*Exercise inputs*:
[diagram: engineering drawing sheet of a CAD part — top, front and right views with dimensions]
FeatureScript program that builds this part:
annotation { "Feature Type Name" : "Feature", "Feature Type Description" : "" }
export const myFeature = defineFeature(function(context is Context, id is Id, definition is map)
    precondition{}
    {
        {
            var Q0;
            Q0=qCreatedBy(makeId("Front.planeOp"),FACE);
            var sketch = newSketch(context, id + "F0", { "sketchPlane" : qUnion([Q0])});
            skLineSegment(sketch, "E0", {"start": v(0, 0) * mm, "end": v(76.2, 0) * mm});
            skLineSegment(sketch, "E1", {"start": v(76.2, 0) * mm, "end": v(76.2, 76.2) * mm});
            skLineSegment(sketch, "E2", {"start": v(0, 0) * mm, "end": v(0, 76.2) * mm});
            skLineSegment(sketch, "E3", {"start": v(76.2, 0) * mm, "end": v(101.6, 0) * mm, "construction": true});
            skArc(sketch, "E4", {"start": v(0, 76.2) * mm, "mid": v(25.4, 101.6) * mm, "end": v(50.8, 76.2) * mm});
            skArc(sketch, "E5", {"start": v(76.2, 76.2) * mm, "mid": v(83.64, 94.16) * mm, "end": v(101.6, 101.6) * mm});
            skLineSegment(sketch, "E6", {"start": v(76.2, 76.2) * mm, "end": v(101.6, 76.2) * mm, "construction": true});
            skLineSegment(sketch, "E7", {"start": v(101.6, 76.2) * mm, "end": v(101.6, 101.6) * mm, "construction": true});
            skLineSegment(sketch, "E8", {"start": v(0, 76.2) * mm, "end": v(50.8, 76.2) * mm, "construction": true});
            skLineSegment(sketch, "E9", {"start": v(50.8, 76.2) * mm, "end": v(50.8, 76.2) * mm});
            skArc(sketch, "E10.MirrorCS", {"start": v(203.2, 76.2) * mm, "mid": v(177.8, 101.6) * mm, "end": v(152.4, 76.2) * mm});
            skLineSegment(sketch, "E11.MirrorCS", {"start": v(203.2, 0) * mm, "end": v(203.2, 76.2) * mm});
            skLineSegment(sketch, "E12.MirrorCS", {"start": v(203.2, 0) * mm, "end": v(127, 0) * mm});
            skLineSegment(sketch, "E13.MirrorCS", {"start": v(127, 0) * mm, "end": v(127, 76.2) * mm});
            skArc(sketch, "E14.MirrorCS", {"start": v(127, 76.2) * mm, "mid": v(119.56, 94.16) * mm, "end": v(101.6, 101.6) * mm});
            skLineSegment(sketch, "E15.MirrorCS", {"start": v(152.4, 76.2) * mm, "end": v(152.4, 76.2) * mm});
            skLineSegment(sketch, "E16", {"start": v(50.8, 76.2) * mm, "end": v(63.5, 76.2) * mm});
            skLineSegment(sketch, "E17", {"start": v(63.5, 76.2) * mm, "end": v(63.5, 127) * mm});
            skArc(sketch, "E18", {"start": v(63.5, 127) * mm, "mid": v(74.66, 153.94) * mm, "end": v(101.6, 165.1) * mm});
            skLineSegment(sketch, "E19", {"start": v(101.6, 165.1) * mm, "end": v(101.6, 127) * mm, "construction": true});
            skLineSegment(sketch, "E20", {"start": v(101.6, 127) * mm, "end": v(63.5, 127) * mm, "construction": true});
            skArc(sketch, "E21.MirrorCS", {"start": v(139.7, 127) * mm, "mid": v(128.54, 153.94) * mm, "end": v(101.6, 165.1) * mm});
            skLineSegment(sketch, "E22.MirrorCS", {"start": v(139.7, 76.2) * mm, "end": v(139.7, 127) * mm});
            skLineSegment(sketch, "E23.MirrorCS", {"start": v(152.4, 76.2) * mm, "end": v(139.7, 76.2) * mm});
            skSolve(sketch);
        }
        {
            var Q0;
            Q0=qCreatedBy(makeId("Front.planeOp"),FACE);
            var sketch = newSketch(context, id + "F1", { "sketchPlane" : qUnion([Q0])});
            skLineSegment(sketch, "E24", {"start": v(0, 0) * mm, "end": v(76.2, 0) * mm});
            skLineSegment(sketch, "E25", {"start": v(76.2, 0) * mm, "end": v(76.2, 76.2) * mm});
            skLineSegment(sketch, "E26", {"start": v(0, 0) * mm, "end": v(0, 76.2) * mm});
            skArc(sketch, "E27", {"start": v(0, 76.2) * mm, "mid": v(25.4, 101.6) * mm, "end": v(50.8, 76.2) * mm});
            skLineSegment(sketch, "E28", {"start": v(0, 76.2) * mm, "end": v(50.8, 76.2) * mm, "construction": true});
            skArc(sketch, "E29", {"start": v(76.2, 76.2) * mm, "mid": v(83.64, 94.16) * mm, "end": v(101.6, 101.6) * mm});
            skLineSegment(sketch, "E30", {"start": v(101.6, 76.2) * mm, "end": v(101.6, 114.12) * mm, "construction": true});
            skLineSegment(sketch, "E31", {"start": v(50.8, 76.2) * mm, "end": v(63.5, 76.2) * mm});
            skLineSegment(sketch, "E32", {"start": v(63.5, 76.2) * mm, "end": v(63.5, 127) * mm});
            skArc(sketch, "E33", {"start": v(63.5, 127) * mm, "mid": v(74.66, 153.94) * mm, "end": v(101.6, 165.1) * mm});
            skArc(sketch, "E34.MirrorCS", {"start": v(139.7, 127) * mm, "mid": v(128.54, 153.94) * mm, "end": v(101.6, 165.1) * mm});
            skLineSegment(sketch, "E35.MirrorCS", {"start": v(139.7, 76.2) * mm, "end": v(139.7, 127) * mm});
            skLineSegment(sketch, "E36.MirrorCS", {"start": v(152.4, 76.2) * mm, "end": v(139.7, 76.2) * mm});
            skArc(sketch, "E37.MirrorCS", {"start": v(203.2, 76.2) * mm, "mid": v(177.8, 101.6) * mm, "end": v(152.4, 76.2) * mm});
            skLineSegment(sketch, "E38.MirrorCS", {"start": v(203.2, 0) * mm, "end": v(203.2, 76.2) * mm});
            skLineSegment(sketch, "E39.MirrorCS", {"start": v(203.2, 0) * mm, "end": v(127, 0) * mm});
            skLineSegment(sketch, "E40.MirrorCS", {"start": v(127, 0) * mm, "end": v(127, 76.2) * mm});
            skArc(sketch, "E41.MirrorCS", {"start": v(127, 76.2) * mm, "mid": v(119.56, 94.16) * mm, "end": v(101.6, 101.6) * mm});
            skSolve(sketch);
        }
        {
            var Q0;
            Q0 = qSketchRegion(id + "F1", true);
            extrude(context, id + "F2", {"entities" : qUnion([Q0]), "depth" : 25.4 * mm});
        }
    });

*Aim*: Change every "Q0" to "planeQuery" in the lines from the start of the rows through the line that contains "v(101.6, 0) *", and leave everything else as it is.

*Solution to this problem*:
[diagram: engineering drawing sheet of a CAD part — top, front and right views with dimensions]
FeatureScript program that builds this part:
annotation { "Feature Type Name" : "Feature", "Feature Type Description" : "" }
export const myFeature = defineFeature(function(context is Context, id is Id, definition is map)
    precondition{}
    {
        {
            var planeQuery;
            planeQuery=qCreatedBy(makeId("Front.planeOp"),FACE);
            var sketch = newSketch(context, id + "F0", { "sketchPlane" : qUnion([planeQuery])});
            skLineSegment(sketch, "E0", {"start": v(0, 0) * mm, "end": v(76.2, 0) * mm});
            skLineSegment(sketch, "E1", {"start": v(76.2, 0) * mm, "end": v(76.2, 76.2) * mm});
            skLineSegment(sketch, "E2", {"start": v(0, 0) * mm, "end": v(0, 76.2) * mm});
            skLineSegment(sketch, "E3", {"start": v(76.2, 0) * mm, "end": v(101.6, 0) * mm, "construction": true});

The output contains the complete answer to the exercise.